Sunday, February 8, 2009

Two poems by Isaiah Vianese

Two poems
by Isaiah Vianese

Cupcake Dreams

Cupcake dreams of opening a bakery,

of glass shelves lined with loaves

hard-crusted like bricks,

of strawberry cream pie,

cookies with chocolate chips

that leave warm tracks across your lips.

But Momma tells Cupcake she's foolish,

too fat already to work with sugar and Crisco.

Momma doesn't tell Cupcake it's Momma's fault

she outgrew her britches so young,

that she fed her candy bars instead of berries

before Cupcake knew what was good for her.

Yet, Momma still reminds her she's too big

to shop at Hot Chicks' Twinky Twig Boutique.

Momma's like that warm spot

where her thighs rub when she tries to run,

making things hard when she's already out of breath.

She calls Momma a bitch

when Momma's talking too much to hear her,

but she forgives Momma.

Cupcake thinks Momma's just angry

because she's traded cupcakes

for a new boyfriend, rice cakes, and gym.


The Breakup

He gives Cupcake a series of reasons she doesn't understand:

something ambiguous about him and not her

and about the moon rotating in and out of sight,

something about roads and forks with jagged edges,

riding bicycles in a canyon without spokes,

the chain falling off, a landslide of stone,

coyotes howling, and again the damn moon

minding everyone's business except her own, and maybe the sun's.

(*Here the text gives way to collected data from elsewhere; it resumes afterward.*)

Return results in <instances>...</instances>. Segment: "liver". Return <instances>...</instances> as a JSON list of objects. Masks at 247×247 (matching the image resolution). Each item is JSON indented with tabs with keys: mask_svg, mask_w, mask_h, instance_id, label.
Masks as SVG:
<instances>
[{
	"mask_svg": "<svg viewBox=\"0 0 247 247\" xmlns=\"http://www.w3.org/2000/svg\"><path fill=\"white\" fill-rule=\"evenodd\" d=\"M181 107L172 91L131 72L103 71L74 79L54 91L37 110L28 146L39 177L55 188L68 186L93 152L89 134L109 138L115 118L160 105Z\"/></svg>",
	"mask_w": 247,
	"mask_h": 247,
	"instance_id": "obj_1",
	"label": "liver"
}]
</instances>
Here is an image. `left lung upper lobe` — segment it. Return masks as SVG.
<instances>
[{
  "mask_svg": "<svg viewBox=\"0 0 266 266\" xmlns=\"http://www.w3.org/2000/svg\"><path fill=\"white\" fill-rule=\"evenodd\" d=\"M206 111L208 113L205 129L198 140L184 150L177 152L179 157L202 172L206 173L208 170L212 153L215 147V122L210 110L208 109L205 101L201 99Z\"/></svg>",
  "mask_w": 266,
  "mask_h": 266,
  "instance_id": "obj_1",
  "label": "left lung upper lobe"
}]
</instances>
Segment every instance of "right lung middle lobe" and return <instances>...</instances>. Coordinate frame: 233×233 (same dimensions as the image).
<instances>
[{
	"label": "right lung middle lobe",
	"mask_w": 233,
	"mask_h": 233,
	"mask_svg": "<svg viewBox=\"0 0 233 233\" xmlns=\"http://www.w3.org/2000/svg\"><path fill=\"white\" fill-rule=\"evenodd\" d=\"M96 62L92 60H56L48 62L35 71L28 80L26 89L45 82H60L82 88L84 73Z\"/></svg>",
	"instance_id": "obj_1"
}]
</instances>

Anyway, the message is so buried in epic metaphor and allusion,

Cupcake isn't sure which part is reason,

and which is simile,

or reference to some smart film she has somehow not seen,

even though it had won an award

and Halle Berry or some other pretty actress had proven

she was not just a pretty face and could play a serial killer

or someone with no money without even smirking at the thought

that someone as skinny as herself with perfect skin

could actually find herself in a situation that would force her

to put her newly manicured hands into blood or dirt, or use a shovel,

or live in a trailer with three kids that don't even look like her

and that she would likely just have shipped off to boarding school

or sent to etiquette class before she actually lived with them.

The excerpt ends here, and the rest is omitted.